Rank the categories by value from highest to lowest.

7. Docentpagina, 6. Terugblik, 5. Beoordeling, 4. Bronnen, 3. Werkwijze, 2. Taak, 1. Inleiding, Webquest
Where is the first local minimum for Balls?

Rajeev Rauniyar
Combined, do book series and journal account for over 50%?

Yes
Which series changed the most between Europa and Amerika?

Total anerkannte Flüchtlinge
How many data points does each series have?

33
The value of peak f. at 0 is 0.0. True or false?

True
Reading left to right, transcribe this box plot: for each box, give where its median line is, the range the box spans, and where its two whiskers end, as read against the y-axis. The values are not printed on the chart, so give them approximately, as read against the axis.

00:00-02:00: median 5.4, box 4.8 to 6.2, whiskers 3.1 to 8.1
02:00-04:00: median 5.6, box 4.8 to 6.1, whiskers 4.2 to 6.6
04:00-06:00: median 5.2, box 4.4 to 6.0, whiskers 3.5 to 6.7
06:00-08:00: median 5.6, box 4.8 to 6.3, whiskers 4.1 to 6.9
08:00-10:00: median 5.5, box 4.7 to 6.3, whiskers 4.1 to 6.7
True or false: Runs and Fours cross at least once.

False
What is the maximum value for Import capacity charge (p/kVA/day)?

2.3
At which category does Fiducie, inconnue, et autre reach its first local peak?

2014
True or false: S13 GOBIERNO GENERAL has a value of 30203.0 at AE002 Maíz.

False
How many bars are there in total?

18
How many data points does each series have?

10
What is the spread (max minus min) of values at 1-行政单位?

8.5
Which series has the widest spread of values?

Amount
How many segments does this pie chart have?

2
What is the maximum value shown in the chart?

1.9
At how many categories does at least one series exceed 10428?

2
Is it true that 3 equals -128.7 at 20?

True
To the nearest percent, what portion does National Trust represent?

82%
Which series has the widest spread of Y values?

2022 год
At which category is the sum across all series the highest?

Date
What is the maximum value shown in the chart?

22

◇ ◇ ◇ ◇ ◇

**Consigne:** Relevez toutes les lignes des enregistrements où figure le mot « many ».

**Résultat:**
How many data points does each series have?
How many bars are there in total?
How many data points does each series have?
How many segments does this pie chart have?
At how many categories does at least one series exceed 10428?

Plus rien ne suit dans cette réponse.